Activity -
Resume the passage on Malawi's debt distress risk, continuing from its final sentence.

Source passage -
Malawi is at moderate risk of external debt distress with some space to absorb shocks and high risk of overall debt distress. Under the baseline scenario reflecting the macroeconomic impact and rise in external borrowing in 2020 related to the COVID-19 pandemic and a gradual increase in project loans over the medium term, a moderate rating is maintained for external debt distress with debt carrying capacity upgraded to “medium”—revision in October 2019. The present value of total public debt to GDP is projected to exceed the benchmark for the near and medium terms and then gradually decline under the baseline scenario. This mainly reflects larger primary deficits during FY 2019/20–20/21 resulting in increasing amounts of domestic debt.

Extracted information -
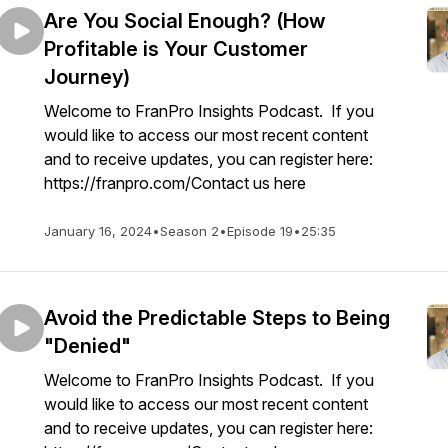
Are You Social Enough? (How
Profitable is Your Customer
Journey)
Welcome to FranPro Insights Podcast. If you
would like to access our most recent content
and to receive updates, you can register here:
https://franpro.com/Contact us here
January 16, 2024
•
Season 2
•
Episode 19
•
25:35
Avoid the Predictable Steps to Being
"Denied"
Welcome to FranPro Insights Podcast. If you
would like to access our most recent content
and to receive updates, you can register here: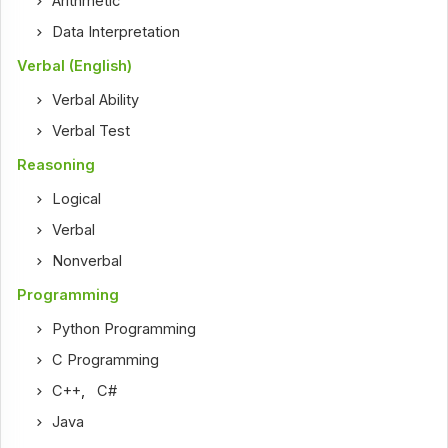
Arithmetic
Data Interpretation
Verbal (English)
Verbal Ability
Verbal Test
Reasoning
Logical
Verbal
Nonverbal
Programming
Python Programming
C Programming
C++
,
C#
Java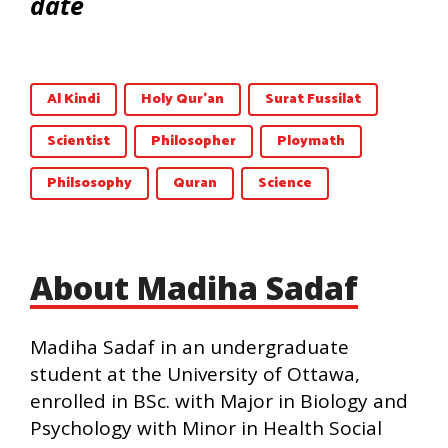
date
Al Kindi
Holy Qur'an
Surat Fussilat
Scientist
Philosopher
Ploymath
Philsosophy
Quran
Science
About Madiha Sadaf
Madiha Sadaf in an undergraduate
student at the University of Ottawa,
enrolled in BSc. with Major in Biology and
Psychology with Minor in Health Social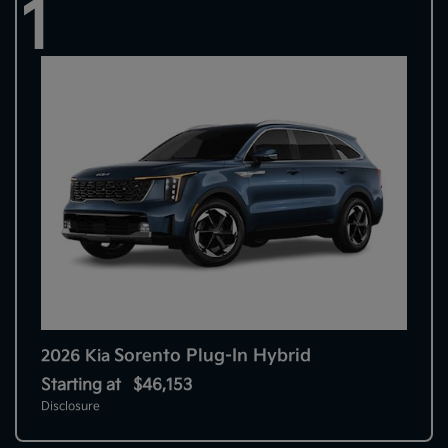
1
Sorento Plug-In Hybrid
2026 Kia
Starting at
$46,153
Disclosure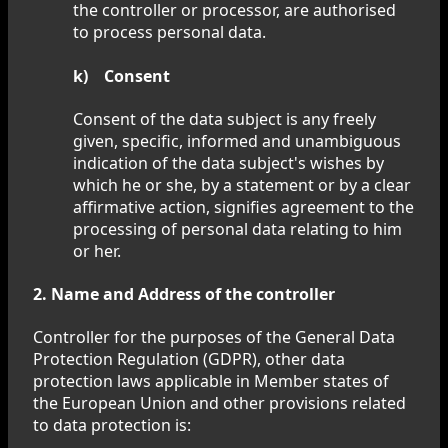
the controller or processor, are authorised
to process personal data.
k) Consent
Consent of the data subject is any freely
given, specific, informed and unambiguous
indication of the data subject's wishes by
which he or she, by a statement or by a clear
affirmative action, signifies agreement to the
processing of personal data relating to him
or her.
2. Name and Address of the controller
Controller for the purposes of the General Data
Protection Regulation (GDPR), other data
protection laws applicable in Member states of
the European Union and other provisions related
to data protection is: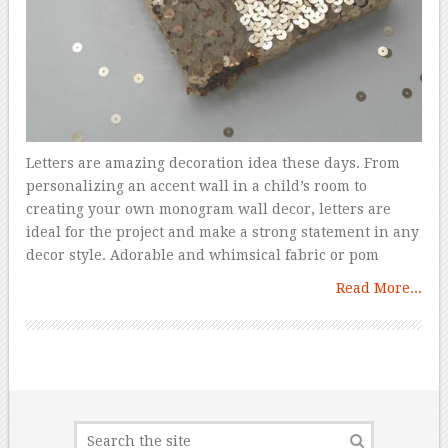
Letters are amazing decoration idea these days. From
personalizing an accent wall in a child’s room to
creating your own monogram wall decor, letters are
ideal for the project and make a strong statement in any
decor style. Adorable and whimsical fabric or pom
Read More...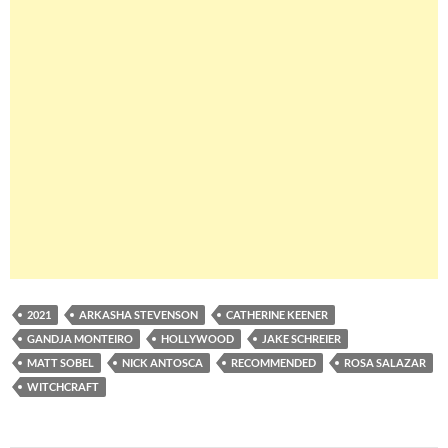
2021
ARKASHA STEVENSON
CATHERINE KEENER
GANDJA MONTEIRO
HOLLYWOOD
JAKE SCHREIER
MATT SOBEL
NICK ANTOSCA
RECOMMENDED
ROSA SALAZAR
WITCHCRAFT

Result below -
This DSA incorporates current projections of the impact from the COVID-19 pandemic: (i) GDP growth is expected to fall to 1 percent in 2020 and to 2.5 percent in 2021 as a lockdown substantially slows domestic activity, especially in domestic manufacturing and wholesale and retail trade, and the global and resultant regional economic slowdown is weighing on exports, remittances, and foreign direct investment (FDI); (ii) the domestic primary balance is expected to deteriorate (relative to pre-pandemic projections) to -3.4 percent of GDP in FY 2019/20 and -1.3 percent of GDP in FY 2020/21; (iii) the current account deficit is expected to widen to 18.1 percent of GDP in 2020 and remain broadly unchanged in 2021. However, the economic impact of the COVID-19 pandemic and policy responses are rapidly evolving and risks are heavily tilted to the downside, which could lead to a faster-than-expected deterioration in external and public debt indicators.

Table 1.

Malawi: External Debt Sustainability Framework, Baseline Scenario, 2017–2040

(in percent of GDP, unless otherwise indicated)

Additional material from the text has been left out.